Der 4. Strafsenat des Bundesgerichtshofs hat auf Antrag des Generalbundesanwalts und nach Anhörung des Beschwerdeführers am 26. Oktober 1999 beschlossen:

Tenor:

1. Der Antrag des Angeklagten vom 8. September 1999, ihm Wiedereinsetzung in den vorigen Stand zur Nachholung einer Verfahrensrüge zu gewähren, wird als unzulässig verworfen.

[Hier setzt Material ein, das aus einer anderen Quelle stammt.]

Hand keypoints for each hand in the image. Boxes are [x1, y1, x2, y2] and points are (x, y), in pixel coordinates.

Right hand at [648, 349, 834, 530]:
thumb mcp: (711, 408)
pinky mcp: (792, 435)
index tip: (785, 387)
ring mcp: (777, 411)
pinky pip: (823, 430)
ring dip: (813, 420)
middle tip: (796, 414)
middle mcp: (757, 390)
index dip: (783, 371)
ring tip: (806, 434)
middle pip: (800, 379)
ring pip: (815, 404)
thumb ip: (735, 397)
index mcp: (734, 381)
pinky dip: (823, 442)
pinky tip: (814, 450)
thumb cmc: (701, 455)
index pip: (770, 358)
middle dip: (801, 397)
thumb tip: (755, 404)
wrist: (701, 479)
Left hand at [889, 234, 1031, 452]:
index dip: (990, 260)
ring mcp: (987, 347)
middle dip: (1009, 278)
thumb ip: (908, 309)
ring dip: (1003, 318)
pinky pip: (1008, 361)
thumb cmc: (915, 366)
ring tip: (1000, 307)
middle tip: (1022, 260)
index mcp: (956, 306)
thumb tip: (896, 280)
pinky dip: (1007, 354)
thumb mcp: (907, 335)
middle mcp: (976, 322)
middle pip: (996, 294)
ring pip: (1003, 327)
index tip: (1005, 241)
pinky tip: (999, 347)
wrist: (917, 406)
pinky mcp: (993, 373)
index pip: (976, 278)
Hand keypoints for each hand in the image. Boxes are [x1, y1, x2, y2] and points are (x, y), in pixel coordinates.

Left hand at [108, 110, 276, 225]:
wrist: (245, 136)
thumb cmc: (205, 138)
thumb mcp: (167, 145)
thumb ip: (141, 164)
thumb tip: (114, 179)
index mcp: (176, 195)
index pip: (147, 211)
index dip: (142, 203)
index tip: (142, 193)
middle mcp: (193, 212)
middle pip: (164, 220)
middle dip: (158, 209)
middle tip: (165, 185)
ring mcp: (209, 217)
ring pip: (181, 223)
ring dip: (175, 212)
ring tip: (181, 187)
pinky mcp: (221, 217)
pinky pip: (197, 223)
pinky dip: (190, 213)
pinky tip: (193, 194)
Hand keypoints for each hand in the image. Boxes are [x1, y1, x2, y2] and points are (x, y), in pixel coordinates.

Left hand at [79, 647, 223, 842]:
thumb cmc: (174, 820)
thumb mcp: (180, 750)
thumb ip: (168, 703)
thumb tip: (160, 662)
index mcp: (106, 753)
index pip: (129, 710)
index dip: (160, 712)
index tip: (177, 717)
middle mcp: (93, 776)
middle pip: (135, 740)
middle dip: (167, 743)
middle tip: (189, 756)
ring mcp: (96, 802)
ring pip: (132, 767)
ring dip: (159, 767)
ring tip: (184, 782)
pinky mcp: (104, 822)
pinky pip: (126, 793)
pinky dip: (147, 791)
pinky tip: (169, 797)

2. Die Revision des Angeklagten gegen das Urteil des Landgerichts Essen vom 19. Februar 1999 wird als unbegründet verworfen, da die Nachprüfung des Urteils auf Grund der Revisionsrechtfertigung keinen Rechtsfehler zum Nachteil des Angeklagten ergeben hat (§ 349 Abs. 2 StPO).

Der Beschwerdeführer hat die Kosten des Rechtsmittels zu tragen.

Gründe:

Zu 1.:

Die gegen das Urteil des Landgerichts eingelegte Revision des Angeklagten ist innerhalb der Frist des § 345 Abs. 1 StPO mit der Sach- und der Verfahrensbeschwerde ordnungsgemäß begründet worden. Der Angeklagte hat somit keine Frist versäumt, sondern es lediglich unterlassen, eine von ihm beabsichtigte weitere Verfahrensrüge fristgemäß zu erheben und zu begründen. Bei dieser Sachlage kommt eine Wiedereinsetzung nur in eng umgrenzten Ausnahmefällen in Betracht, etwa wenn dem Verteidiger trotz angemessener Bemühungen innerhalb der Revisionsbegründungsfrist Akteneinsicht nicht gewährt wurde und Verfahrensbeschwerden erhoben werden sollen, die ohne Kenntnis der Akten nicht begründet werden konnten (vgl. BGH StV 1997, 226 mit Anm. Ventzke; BGHR StPO § 44 Verfahrensrügen 4,5,7,8 und 10). Ein solcher Ausnahmefall ist hier indessen ersichtlich nicht gegeben, da der Verteidiger erst nach Ablauf der am 10. Juni 1999 endenden Revisionsbegründungsfrist mit Schreiben vom 23. Juli 1999 die Übersendung weiterer Akten "zur Begründung der allgemeinen Sachrüge" beantragt hat.

Zu 2.:

Insoweit bemerkt der Senat ergänzend:

1. Im Hinblick auf die zu § 338 Nr. 1 StPO erhobene Rüge steht aufgrund des - entgegen den Ausführungen der Revision - zulässigen (vgl. Hanack in Löwe/Rosenberg StPO 24. Aufl. § 337 Rdn. 74) und hier gebotenen Freibeweises nach der dienstlichen Stellungnahme des Vorsitzenden im Ablehnungsverfahren (Bl. 604 III d.A.) zur Überzeugung des Senats fest, daß die Schöffin K. im Termin vom 17. Februar 1999 verhandlungsfähig war.

2. Die zur Tatzeitänderung (Erwerb von 50 g Kokain im "Sommer 1997" statt im "Mai 1997") erhoben Beanstandungen können weder als Verfahrensbeschwerde nach §§ 244 Abs. 2, 261 StPO noch als Sachrüge Erfolg haben, da ohne eine im Revisionsverfahren nicht zulässige Rekonstruktion der Beweisaufnahme nicht festgestellt werden kann, welche Angaben die Zeugen L. und G. zu der zeitlichen Einordnung der Tat getätigt haben; damit kann das Revisionsgericht auch nicht beurteilen, ob insoweit wesentliche Widersprüche aufgetreten sind, die dem Landgericht im Rahmen der Beweiswürdigung Anlaß zu weiteren Darlegungen hätten geben müssen. Unabhängig davon hat es die Revision unterlassen vorzutragen, daß der Zeuge G. im Termin vom 17. Februar 1999, das heißt nach der Vernehmung des Zeugen L. und nach der Erörterung zum Tatzeitpunkt in der Hauptverhandlung vom 10. Februar 1999, nochmals vernommen worden ist. Dieses Vortrages hätte es indes schon deshalb bedurft, weil der vom Beschwerdeführer behauptete Widerspruch bei dieser Vernehmung ausgeräumt worden sein kann (vgl. BGH NStZ 1997, 294).